New York (dpa) - Im Milliarden-Poker um den Internet-Konzern Yahoo! werden die Karten völlig neu gemischt. Mit Google, AOL, Rupert Murdoch und Microsoft sind mit einem Schlag wieder viele schillernde Namen des Internet und der Medienwelt im Spiel. Ganz neue Allianzen heutiger Erzrivalen könnten die Machtverhältnisse in der Online-Welt massiv verschieben. Oder sind alle neuesten Spekulationen - wie manche Experte meinen - nur ein großer Bluff, um die Einsätze in die Höhe zu treiben?
Gut zwei Monate lang bewegte sich im Tauziehen zwischen dem Softwareriesen Microsoft und seinem Übernahmekandidaten Yahoo! recht wenig. Microsoft-Chef Steve Ballmer pries seine ursprünglich knapp 45 Milliarden Dollar (29 Mrd Euro) schwere Offerte als fairen Preis an, doch Yahoo!-Chef Jerry Yang ließ ihn abblitzen. Vor wenigen Tagen riss Ballmer die Geduld: Getreu dem Motto "Bist Du nicht willig, dann brauch ich Gewalt" stellte er Yahoo! ein Ultimatum für eine freiwillige Eheschließung noch im April.
Prompt schlägt Yang jetzt zurück: Mit Microsofts erbittertem Rivalen Google testet Yahoo! eine Kooperation bei Suchanzeigen im Web. Nur in kleinem Umfang und zur Probe, heißt es. Aber Yangs Botschaft an Microsoft ist klar: Wir können auch anders! Noch eine weit größere Nummer wäre ein Pakt mit dem
Internet-Anbieter AOL aus dem US-Konzern Time Warner, über den Yahoo! laut US-Medienberichten von Donnerstag unter Hochdruck verhandelt. Ob jedoch AOL der rettende weiße Ritter sein könnte, ist fraglich: Das Online-Portal sucht selbst verzweifelt nach einer neuen gewinnträchtigen Strategie.
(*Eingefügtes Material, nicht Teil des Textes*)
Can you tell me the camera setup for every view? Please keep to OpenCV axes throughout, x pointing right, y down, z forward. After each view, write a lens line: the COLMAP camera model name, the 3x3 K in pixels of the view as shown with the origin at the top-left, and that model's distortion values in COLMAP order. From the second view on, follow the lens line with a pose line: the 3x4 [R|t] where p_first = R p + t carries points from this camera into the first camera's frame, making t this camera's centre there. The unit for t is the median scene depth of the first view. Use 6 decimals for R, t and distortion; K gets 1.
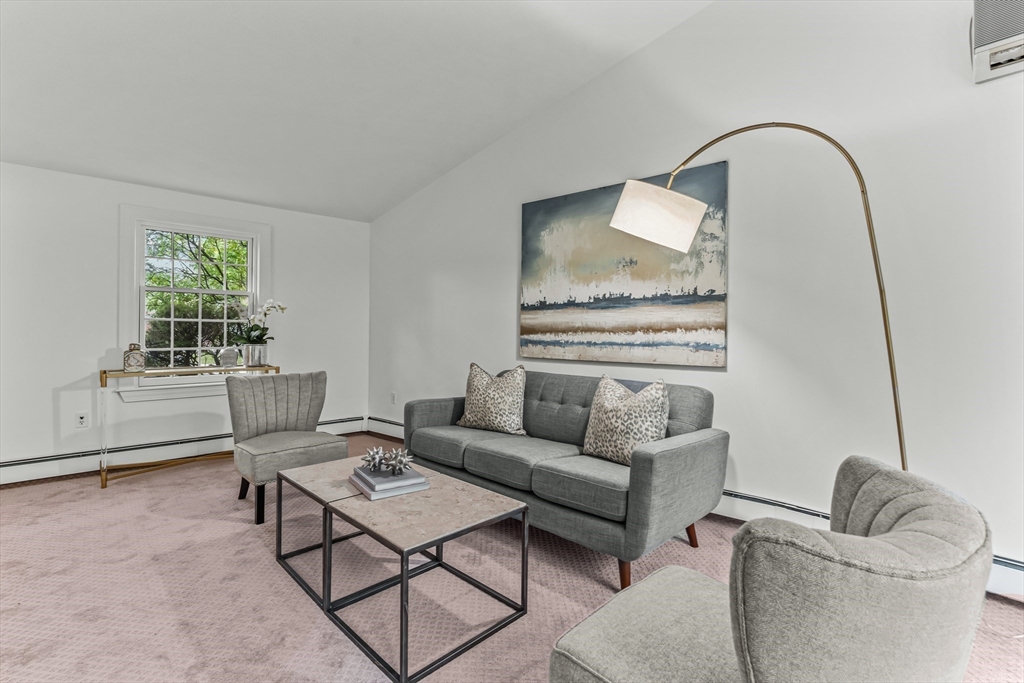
lens RADIAL K [[454.1, 0, 513.0], [0, 454.1, 330.4], [0, 0, 1]] dist [-0.000345, -0.000010]
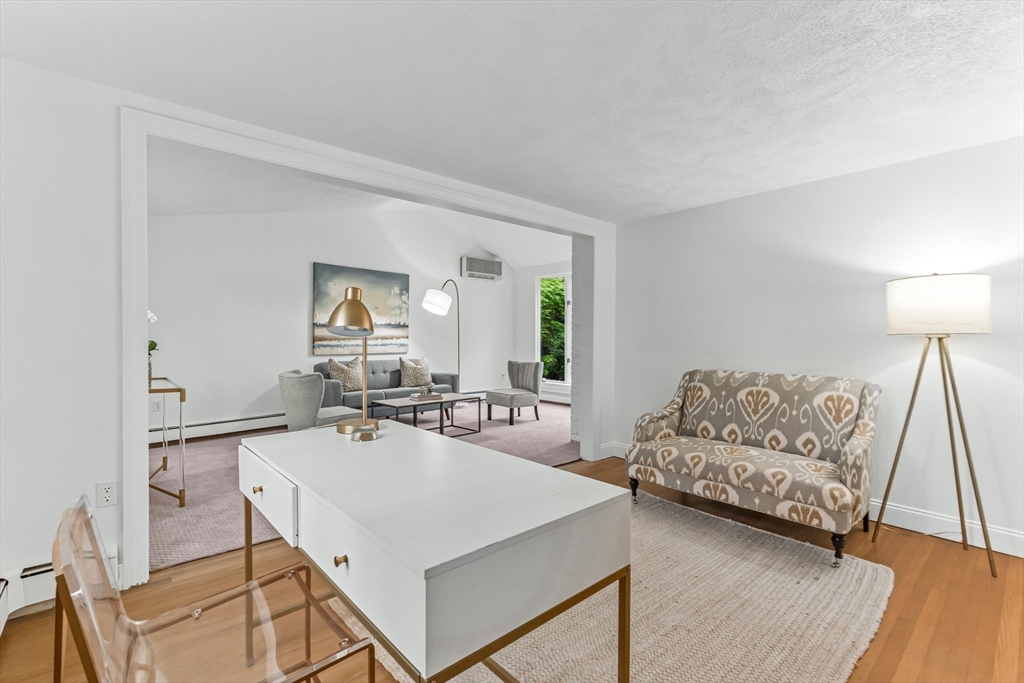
lens RADIAL K [[454.2, 0, 512.0], [0, 454.2, 341.5], [0, 0, 1]] dist [-0.001823, -0.000303]
pose [[0.034321, -0.013920, 0.999314, -1.886585], [-0.005097, 0.999888, 0.014103, -0.020477], [-0.999398, -0.005578, 0.034247, 0.262903]]
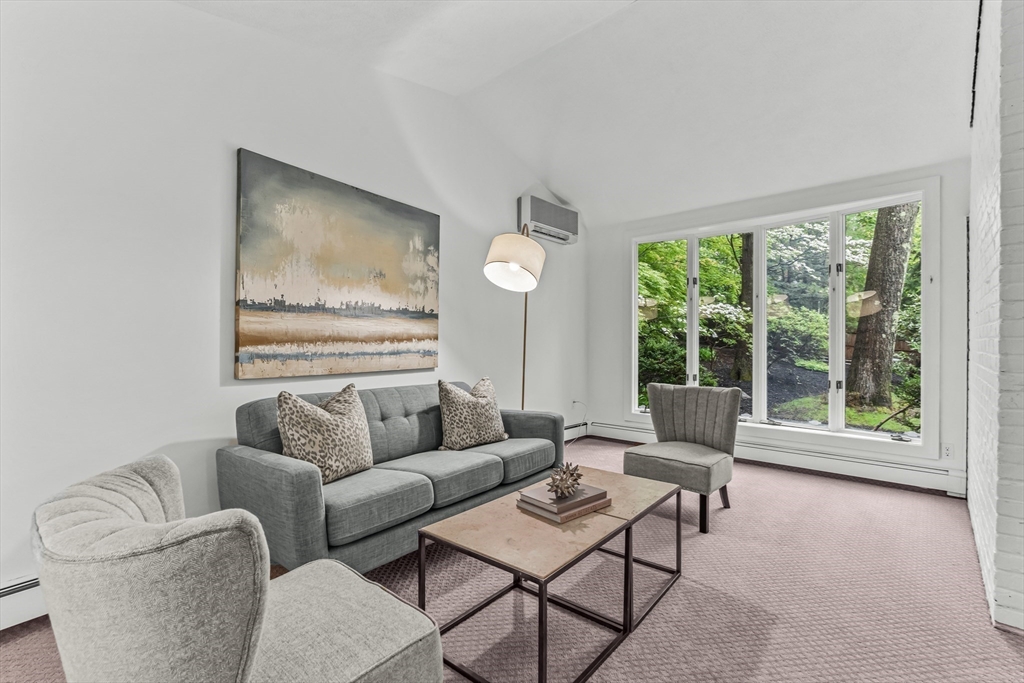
lens RADIAL K [[454.2, 0, 512.0], [0, 454.2, 341.5], [0, 0, 1]] dist [-0.001823, -0.000303]
pose [[-0.077134, -0.002949, 0.997016, -0.784250], [-0.005783, 0.999980, 0.002510, -0.001235], [-0.997004, -0.005572, -0.077149, 0.768687]]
Doch auch Microsoft könnte Berichten zufolge heftig aufrüsten und sich Medienmogul Rupert Murdoch mit seiner News Corp. als mächtigen Bündnispartner holen. Zu Murdochs Internet-Besitztümern zählt das boomende Online-Netzwerk MySpace. Zusammen mit dem größten US-Portal Yahoo! und Microsofts Web-Aktivitäten würde so eine neue Großmacht im Internet entstehen.
Ein großes Fragezeichen hinter allen möglichen Allianzen: Was sagen die Wettbewerbshüter dazu? Google etwa dominiert heute schon die Internet-Suche und damit verknüpfte Online-Werbung. Google und Yahoo! zusammen wären laut vielen Experten übermächtig. Microsoft zeterte denn auch sofort, dies würde den Wettbewerb dramatisch einschränken. Mit dem Yahoo!-Kauf will Ballmer seinem auch persönlichen Gegner, Google-Chef Eric Schmidt, kräftig in die Parade fahren.
Die ganzen Muskelspiele bei Yahoo! könnten auch nur Show sein mit einem einzigen Ziel: Microsoft zu einem höheren Übernahmeangebot zu zwingen. "Alles nur Taktik", urteilten gleich mehrere Analysten. Um fünf bis sechs Dollar je
Aktie steige der Wert von Yahoo! durch eine Google-Kooperation, rechneten Bear-Stearns-Experten flugs vor. Bisher droht Microsoft eher, das Angebot von anfangs 31 Dollar je Aktie zu senken.
Die zeitgleich in mehreren US-Medien aufgetauchten Spekulationen über die Verhandlungen zwischen allen Beteiligten sind denn auch kein Zufall: Längst liefern sich Microsoft und Yahoo! einen PR-Wettlauf und füttern die Medien gezielt mit mehr oder weniger richtigen Informationen. Wer in dieser Schlacht den Kürzeren zieht, könnte am Ende auch bei einer Übernahme viele Milliarden Dollar verlieren - weil er zu viel bezahlt oder zu wenig bekommt.
In den nächsten Wochen müssen ohnehin alle Mitspieler einen Teil ihrer Karten auf den Tisch legen, sagen Analysten. Mit der Vorlage der Quartalszahlen schlägt die Stunde der Wahrheit. Den Anfang macht Google am nächsten Donnerstag, ein paar Tage später folgen Yahoo! (22.4.) und Microsoft (24.4.). Vor allem Yahoo! könnte gute Zahlen als Trumpf dringend gebrauchen.